Beneath this instruction is a block of data; output from it exactly the lines that run from the one containing "0 Rectangle with rounded corners*" through the one containing "G04 Aperture macros list end*", inclusive.

(Records from a data source)
○ ○ ○ ○

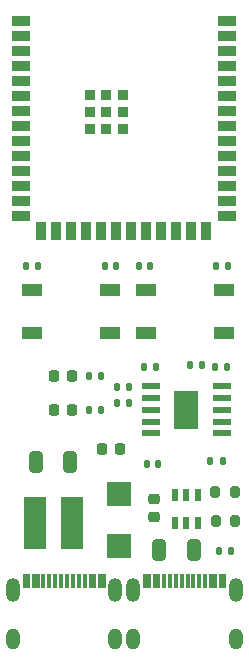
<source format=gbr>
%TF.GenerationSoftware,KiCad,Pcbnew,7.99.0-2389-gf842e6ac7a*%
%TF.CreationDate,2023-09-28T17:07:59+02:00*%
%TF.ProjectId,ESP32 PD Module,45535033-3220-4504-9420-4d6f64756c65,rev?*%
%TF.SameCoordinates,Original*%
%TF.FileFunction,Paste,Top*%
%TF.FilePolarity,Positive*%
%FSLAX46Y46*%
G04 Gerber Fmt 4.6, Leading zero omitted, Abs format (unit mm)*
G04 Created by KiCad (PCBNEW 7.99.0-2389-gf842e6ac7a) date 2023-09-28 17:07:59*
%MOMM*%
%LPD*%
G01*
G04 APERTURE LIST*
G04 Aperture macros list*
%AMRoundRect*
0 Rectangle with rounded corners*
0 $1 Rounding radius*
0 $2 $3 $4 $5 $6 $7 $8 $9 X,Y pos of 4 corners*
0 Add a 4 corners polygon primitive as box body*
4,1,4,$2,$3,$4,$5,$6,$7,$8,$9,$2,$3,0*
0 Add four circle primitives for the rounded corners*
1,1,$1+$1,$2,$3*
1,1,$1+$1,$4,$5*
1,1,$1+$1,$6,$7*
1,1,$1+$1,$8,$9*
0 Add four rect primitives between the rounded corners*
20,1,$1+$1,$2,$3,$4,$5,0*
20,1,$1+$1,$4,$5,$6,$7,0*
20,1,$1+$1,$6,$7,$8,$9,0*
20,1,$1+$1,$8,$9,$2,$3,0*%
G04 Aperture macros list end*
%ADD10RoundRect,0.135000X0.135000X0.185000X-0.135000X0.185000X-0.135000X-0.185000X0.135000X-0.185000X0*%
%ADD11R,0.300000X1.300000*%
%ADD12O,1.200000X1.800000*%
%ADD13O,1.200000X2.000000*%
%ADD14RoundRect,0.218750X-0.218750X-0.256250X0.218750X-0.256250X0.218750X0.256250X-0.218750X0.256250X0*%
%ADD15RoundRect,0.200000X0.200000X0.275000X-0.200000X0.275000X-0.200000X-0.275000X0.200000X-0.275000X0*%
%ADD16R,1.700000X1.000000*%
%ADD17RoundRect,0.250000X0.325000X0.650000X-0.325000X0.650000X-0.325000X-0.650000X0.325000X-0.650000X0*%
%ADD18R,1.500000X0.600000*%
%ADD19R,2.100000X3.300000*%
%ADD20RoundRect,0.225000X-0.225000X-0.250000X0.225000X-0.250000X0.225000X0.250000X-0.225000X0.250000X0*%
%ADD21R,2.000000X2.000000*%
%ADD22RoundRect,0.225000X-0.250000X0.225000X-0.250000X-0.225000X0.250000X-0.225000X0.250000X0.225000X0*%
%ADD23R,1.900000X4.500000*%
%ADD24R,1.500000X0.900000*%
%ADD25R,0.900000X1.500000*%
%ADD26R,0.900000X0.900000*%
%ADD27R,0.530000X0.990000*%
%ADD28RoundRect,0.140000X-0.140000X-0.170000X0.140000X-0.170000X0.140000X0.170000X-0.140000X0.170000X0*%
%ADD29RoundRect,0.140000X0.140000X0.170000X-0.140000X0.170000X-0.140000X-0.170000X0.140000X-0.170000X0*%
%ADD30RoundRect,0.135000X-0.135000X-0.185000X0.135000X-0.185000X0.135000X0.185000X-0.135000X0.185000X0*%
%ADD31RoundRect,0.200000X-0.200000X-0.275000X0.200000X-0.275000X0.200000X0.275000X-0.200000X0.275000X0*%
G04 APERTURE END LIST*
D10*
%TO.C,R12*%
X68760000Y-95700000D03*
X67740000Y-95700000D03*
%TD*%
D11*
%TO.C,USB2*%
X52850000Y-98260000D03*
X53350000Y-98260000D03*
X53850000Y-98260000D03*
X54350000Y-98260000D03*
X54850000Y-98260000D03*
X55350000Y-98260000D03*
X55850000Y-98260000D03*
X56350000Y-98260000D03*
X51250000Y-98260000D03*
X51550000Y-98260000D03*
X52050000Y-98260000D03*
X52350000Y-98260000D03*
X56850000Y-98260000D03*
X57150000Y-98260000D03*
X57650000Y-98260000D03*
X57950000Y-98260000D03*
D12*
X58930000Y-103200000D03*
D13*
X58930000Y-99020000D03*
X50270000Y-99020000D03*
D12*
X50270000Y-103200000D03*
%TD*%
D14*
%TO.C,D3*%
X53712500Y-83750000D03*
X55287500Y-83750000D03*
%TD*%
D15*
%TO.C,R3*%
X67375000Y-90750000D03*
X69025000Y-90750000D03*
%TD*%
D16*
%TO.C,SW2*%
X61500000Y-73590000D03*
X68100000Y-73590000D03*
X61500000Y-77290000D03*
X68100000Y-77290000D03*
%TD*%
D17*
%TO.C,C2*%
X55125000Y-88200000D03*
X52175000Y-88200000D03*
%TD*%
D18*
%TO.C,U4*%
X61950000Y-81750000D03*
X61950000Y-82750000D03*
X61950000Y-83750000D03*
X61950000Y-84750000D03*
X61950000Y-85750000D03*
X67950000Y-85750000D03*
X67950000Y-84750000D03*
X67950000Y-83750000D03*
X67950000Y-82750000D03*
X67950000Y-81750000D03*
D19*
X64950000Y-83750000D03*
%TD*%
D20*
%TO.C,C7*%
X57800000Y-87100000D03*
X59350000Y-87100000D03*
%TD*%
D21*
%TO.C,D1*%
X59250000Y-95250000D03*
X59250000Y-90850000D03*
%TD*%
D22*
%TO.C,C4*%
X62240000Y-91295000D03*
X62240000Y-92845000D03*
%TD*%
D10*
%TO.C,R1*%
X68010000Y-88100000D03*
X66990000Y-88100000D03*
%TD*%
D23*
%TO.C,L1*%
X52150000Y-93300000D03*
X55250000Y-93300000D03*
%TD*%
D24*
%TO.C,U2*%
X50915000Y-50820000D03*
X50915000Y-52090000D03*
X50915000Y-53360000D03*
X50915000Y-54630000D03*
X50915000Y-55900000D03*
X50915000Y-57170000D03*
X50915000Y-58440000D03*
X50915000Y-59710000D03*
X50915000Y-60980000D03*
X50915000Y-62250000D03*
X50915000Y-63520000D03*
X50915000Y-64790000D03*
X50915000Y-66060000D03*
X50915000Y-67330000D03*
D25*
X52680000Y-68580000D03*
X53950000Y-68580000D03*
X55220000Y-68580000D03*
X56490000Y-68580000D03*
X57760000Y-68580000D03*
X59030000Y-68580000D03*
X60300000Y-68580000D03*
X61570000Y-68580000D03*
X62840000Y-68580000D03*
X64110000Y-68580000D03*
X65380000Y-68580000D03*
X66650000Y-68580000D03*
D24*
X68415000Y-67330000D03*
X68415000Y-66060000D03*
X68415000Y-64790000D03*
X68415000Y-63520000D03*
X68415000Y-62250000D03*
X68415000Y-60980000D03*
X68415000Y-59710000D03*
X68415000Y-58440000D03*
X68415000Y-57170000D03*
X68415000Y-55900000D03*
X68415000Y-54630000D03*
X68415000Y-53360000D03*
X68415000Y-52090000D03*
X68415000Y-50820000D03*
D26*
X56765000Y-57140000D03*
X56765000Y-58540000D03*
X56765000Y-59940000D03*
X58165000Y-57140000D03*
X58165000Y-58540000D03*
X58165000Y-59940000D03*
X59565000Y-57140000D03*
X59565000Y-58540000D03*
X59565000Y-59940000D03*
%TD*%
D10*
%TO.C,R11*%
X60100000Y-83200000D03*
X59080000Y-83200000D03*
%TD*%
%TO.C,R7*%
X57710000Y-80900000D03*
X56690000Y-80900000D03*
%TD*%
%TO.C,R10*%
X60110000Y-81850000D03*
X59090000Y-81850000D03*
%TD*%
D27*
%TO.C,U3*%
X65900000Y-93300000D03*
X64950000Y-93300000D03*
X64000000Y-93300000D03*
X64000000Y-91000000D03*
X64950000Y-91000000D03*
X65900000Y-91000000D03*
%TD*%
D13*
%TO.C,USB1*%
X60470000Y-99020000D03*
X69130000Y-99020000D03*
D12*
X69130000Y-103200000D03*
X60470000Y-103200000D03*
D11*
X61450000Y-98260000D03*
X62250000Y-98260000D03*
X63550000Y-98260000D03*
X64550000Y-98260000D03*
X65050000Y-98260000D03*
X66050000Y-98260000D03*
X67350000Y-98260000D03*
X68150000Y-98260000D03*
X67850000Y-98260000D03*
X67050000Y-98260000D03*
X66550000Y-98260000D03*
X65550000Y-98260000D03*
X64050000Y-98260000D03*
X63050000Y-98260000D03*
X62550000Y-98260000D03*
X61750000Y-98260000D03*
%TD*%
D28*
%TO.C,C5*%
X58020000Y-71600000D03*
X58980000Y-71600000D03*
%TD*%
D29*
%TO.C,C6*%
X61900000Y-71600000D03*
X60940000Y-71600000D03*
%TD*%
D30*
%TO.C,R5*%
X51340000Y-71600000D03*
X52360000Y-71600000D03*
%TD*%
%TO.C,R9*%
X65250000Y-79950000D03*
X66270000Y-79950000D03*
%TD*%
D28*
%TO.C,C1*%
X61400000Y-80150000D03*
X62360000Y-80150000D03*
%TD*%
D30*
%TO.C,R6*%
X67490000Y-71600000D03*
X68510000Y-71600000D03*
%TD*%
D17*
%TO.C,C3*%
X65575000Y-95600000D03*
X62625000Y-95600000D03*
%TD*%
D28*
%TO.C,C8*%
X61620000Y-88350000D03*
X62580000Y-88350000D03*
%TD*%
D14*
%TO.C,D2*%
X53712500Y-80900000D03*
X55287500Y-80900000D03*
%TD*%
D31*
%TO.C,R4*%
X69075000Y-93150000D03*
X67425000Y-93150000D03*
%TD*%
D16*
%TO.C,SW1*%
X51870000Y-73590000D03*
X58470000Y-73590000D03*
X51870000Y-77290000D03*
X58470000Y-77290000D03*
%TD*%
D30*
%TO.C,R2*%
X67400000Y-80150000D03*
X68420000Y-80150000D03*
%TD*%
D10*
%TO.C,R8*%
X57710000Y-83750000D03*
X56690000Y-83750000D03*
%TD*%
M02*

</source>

○ ○ ○ ○

## Exercise answer:
0 Rectangle with rounded corners*
0 $1 Rounding radius*
0 $2 $3 $4 $5 $6 $7 $8 $9 X,Y pos of 4 corners*
0 Add a 4 corners polygon primitive as box body*
4,1,4,$2,$3,$4,$5,$6,$7,$8,$9,$2,$3,0*
0 Add four circle primitives for the rounded corners*
1,1,$1+$1,$2,$3*
1,1,$1+$1,$4,$5*
1,1,$1+$1,$6,$7*
1,1,$1+$1,$8,$9*
0 Add four rect primitives between the rounded corners*
20,1,$1+$1,$2,$3,$4,$5,0*
20,1,$1+$1,$4,$5,$6,$7,0*
20,1,$1+$1,$6,$7,$8,$9,0*
20,1,$1+$1,$8,$9,$2,$3,0*%
G04 Aperture macros list end*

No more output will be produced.